[ovs-dev] [PATCH v3 0/5] Fast OVSDB resync after restart or failover.

Thu Feb 28 04:13:54 UTC 2019

On Wed, Feb 27, 2019 at 8:04 PM Han Zhou <zhouhan at gmail.com> wrote:
>
> On Wed, Feb 27, 2019 at 6:01 PM Ben Pfaff <blp at ovn.org> wrote:
> >
> > I spent a bunch of time looking through this series.  The actual support
> > for fast resync is really simple and clean.
> >
> > The first patch is the one that I have the most trouble with.  I think
> > it's probably because I don't understand the existing code all that
> > well.  I wrote the original monitor implementation, then other people
> > added the caching layer, and I think I reviewed that caching layer
> > without ever properly understanding it.  Do you understand it?  Are you
> > confident that your revision is high quality, and are you confident that
> > you can maintain it?
> >
> > Thanks,
> >
> > Ben.
>
> Hi Ben,
>
> Thanks a lot for spending time reviewing this. For the first patch:
> "ovsdb-monitor: Refactor ovsdb monitor implementation.", I am pretty
> confident on it.

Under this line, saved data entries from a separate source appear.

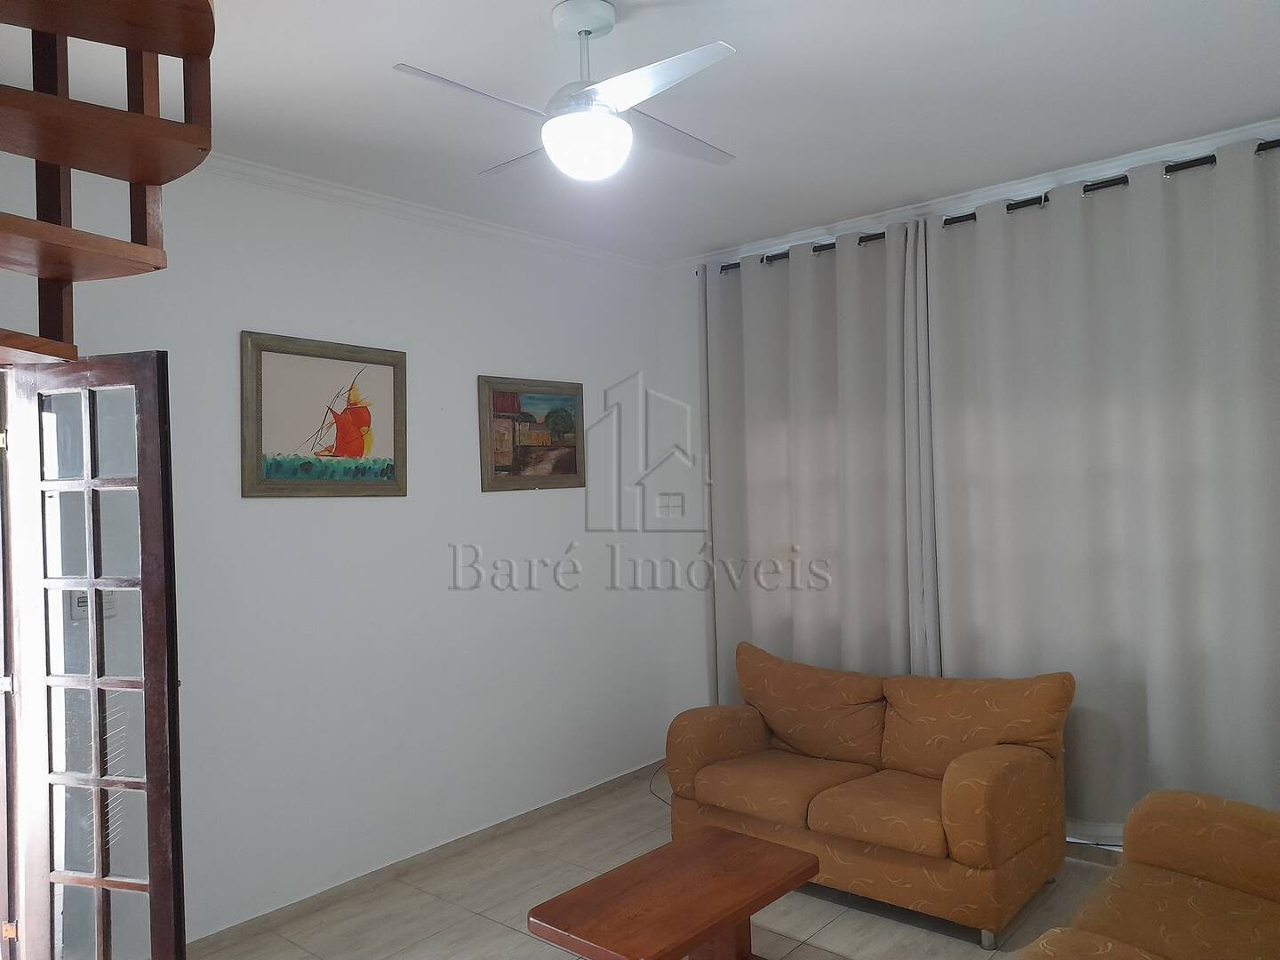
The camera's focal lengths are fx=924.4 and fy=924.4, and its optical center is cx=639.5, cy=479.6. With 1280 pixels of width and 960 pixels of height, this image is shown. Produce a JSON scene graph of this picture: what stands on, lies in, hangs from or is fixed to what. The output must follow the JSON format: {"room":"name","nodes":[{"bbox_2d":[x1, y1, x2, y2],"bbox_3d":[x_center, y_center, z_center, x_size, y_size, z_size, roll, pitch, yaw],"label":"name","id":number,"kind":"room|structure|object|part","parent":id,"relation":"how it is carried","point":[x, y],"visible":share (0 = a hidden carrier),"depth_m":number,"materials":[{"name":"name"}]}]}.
{"room":"living room","nodes":[
{"label":"living room","id":0,"kind":"room"},
{"bbox_2d":[0,148,674,951],"bbox_3d":[-1.391,0.221,3.462,0.161,2.789,4.743,-2,-1,40],"label":"left wall","id":1,"kind":"structure","parent":0,"point":[255,512],"depth_m":3.73,"materials":[{"name":"white paint"}]},
{"bbox_2d":[69,590,114,620],"bbox_3d":[-1.727,0.380,2.918,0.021,0.113,0.126,-2,-1,40],"label":"light switch","id":2,"kind":"object","parent":1,"relation":"attached to","point":[83,604],"visible":0.32,"depth_m":2.90,"materials":[{"name":"white plastic"}]},
{"bbox_2d":[2,351,186,959],"bbox_3d":[-1.482,0.635,2.490,0.616,1.961,0.108,-2,-1,19],"label":"french door","id":3,"kind":"structure","parent":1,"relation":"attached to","point":[91,584],"depth_m":2.47,"materials":[{"name":"brown wood"}]},
{"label":"hinge","id":4,"kind":"part","parent":3,"relation":"part of","materials":[{"name":"gold metal"}]},
{"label":"hinge","id":5,"kind":"part","parent":3,"relation":"part of","materials":[{"name":"gold metal"}]},
{"bbox_2d":[240,330,407,496],"bbox_3d":[-1.197,-0.233,3.568,0.031,0.601,0.688,-2,-1,40],"label":"framed picture","id":6,"kind":"object","parent":1,"relation":"attached to","point":[398,491],"visible":1,"depth_m":3.54},
{"bbox_2d":[182,762,663,956],"bbox_3d":[-1.083,1.587,3.595,0.015,0.078,3.962,-2,-1,40],"label":"baseboard","id":7,"kind":"structure","parent":1,"relation":"attached to","point":[576,796],"depth_m":3.74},
{"bbox_2d":[196,151,660,275],"bbox_3d":[-1.293,-1.124,3.333,0.180,0.071,3.980,-2,-1,40],"label":"crown molding","id":8,"kind":"structure","parent":1,"relation":"attached to","point":[308,184],"depth_m":3.83,"materials":[{"name":"white paint"}]},
{"bbox_2d":[477,374,586,491],"bbox_3d":[-0.502,-0.215,4.392,0.031,0.532,0.669,-2,-1,40],"label":"framed painting","id":9,"kind":"object","parent":1,"relation":"attached to","point":[504,466],"visible":0.99,"depth_m":4.36},
{"bbox_2d":[0,0,1279,266],"bbox_3d":[-0.031,-1.250,2.202,4.077,0.112,5.107,-2,-1,40],"label":"ceiling","id":10,"kind":"structure","parent":0,"point":[398,52],"depth_m":2.87,"materials":[{"name":"white paint"}]},
{"bbox_2d":[0,0,218,362],"bbox_3d":[-1.357,-0.136,1.532,1.385,2.624,1.234,-2,-1,40],"label":"spiral staircase","id":11,"kind":"structure","parent":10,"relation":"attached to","point":[49,156],"depth_m":1.85,"materials":[{"name":"brown wood"}]},
{"bbox_2d":[391,0,741,182],"bbox_3d":[-0.140,-0.986,2.383,0.820,0.421,0.845,-1,-1,-3],"label":"ceiling fan","id":12,"kind":"object","parent":10,"relation":"hanging from","point":[621,127],"visible":0.99,"depth_m":2.29,"materials":[{"name":"white"}]},
{"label":"blade","id":13,"kind":"part","parent":12,"relation":"part of","materials":[{"name":"white"}]},
{"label":"blade","id":14,"kind":"part","parent":12,"relation":"part of","materials":[{"name":"white"}]},
{"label":"blade","id":15,"kind":"part","parent":12,"relation":"part of","materials":[{"name":"white metal"}]},
{"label":"fan blade","id":16,"kind":"part","parent":12,"relation":"part of","materials":[{"name":"white"}]},
{"bbox_2d":[190,770,1131,959],"bbox_3d":[0.099,1.619,2.034,4.245,0.103,5.028,-2,-1,40],"label":"floor","id":17,"kind":"structure","parent":0,"point":[501,929],"depth_m":3.37,"materials":[{"name":"tile"}]},
{"bbox_2d":[648,762,673,807],"bbox_3d":[0.207,1.508,4.651,0.453,0.162,0.438,-2,-1,40],"label":"cable","id":18,"kind":"object","parent":17,"relation":"on","point":[650,786],"visible":0.24,"depth_m":4.69,"materials":[{"name":"black plastic"}]},
{"bbox_2d":[524,825,820,959],"bbox_3d":[0.125,1.388,2.756,0.499,0.371,0.825,-2,-1,40],"label":"coffee table","id":19,"kind":"object","parent":17,"relation":"on","point":[700,851],"visible":0.99,"depth_m":2.70,"materials":[{"name":"brown wood"}]},
{"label":"table leg","id":20,"kind":"part","parent":19,"relation":"part of","materials":[{"name":"brown wood"}]},
{"bbox_2d":[664,637,1076,949],"bbox_3d":[0.870,1.143,3.672,1.482,0.831,0.819,-2,-1,40],"label":"loveseat","id":21,"kind":"object","parent":17,"relation":"on","point":[746,738],"visible":0.99,"depth_m":3.45,"materials":[{"name":"orange fabric"}]},
{"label":"armrest","id":22,"kind":"part","parent":21,"relation":"part of","materials":[{"name":"fabric"}]},
{"bbox_2d":[1016,789,1279,959],"bbox_3d":[1.339,1.089,1.918,0.958,0.892,1.855,-2,-1,40],"label":"sofa","id":23,"kind":"object","parent":17,"relation":"on","point":[1246,832],"visible":1,"depth_m":2.38,"materials":[{"name":"fabric"}]},
{"bbox_2d":[656,116,1279,847],"bbox_3d":[1.636,0.147,3.943,3.968,2.795,0.192,-2,-1,40],"label":"back wall","id":24,"kind":"structure","parent":0,"point":[687,348],"depth_m":4.97,"materials":[{"name":"white paint"}]},
{"bbox_2d":[657,118,1279,271],"bbox_3d":[0.292,-1.189,2.136,3.796,0.072,4.707,-2,-1,40],"label":"crown molding","id":25,"kind":"structure","parent":24,"relation":"attached to","point":[1103,165],"depth_m":3.85,"materials":[{"name":"white paint"}]},
{"bbox_2d":[712,139,1279,269],"bbox_3d":[1.600,-1.141,3.772,3.139,0.060,0.140,-2,-1,40],"label":"curtain rod","id":26,"kind":"object","parent":24,"relation":"attached to","point":[965,216],"visible":0.48,"depth_m":3.64,"materials":[{"name":"black metal"}]},
{"bbox_2d":[699,218,921,703],"bbox_3d":[0.764,0.197,4.398,1.199,2.703,0.118,-2,-1,40],"label":"curtain","id":27,"kind":"object","parent":26,"relation":"hanging from","point":[770,536],"visible":0.76,"depth_m":4.35,"materials":[{"name":"fabric"}]},
{"bbox_2d":[920,138,1279,839],"bbox_3d":[1.848,0.134,3.507,1.544,2.671,0.122,-2,-1,40],"label":"curtain","id":28,"kind":"object","parent":26,"relation":"hanging from","point":[1148,686],"visible":0.9,"depth_m":3.51,"materials":[{"name":"fabric"}]}
]}

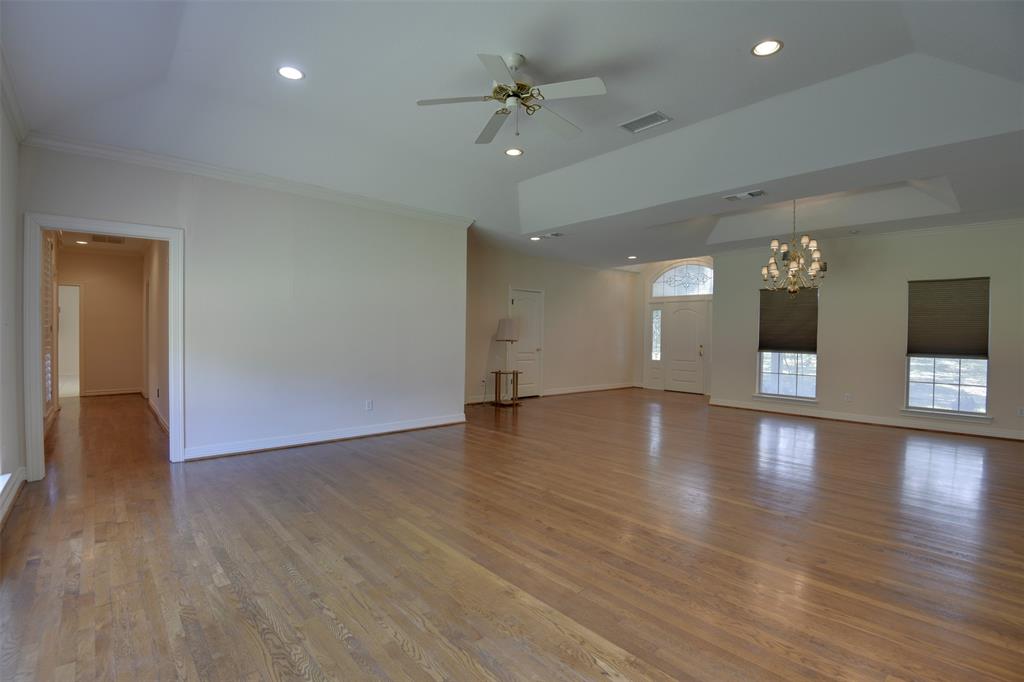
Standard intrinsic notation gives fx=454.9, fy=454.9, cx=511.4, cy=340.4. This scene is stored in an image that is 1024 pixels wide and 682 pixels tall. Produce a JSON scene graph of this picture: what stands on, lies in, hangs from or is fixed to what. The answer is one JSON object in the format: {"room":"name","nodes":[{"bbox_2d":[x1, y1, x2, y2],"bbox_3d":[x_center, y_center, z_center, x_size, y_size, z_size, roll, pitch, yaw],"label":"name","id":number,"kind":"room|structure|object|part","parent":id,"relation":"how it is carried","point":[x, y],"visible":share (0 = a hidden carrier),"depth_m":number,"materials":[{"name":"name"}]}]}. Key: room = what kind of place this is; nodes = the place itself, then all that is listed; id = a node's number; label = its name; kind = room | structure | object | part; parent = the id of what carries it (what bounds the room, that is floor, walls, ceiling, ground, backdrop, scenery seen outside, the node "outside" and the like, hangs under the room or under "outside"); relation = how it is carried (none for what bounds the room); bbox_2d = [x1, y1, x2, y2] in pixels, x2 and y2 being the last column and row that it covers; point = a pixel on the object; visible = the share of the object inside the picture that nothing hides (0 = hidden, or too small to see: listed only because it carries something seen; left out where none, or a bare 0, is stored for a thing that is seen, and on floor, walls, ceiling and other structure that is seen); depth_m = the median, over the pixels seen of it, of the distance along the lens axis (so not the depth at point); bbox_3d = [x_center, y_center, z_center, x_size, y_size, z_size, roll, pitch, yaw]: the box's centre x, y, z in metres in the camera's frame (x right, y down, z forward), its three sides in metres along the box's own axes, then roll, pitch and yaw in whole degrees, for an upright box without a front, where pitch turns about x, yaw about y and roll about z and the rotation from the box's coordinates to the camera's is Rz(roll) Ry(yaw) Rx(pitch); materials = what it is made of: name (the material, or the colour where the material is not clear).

I see spaces for further improvement, but at least I
> am sure the revised version is functionally equivalent to the original
> one. The monitoring implementation was hard to understand for me, too.
> After spending a lot of time on it I understand the structure and most
> of the details now, and I believe it is slightly easier to understand
> after the refactoring, and I think I can maintain it. Consider my
> previous bug fix on the crash caused by condition change as an
> evidence :o) I think I can add some documentation on it (so that I
> will not forget after some time).
>
> And thanks for finding the Address Sanitizer test failure. I think I
> got the root cause, which is related to the order of freeing the rows
> tracked in the txn history and the table schema that is used. I will
> figure out how to properly fix it.
>
> Thanks,
> Han

I realized that you might be talking specifically about the json cache
part. It is pretty clear to me now and I can briefly explain. It just
tries to avoid the repeated work of translating same set of changes
into json_rpc. When many clients are monitoring same set of tables and
columns without filter conditions, the cached json-rpc will be used to
send notifications and this may save a lot of cost. When clients have
different conditions, the cache is not used. The cache is based on a
change set and monitor version, because different monitor version
constructs different json-rpc messages. Whenever there are changes to
the change set, the cache is invalidated (flushed).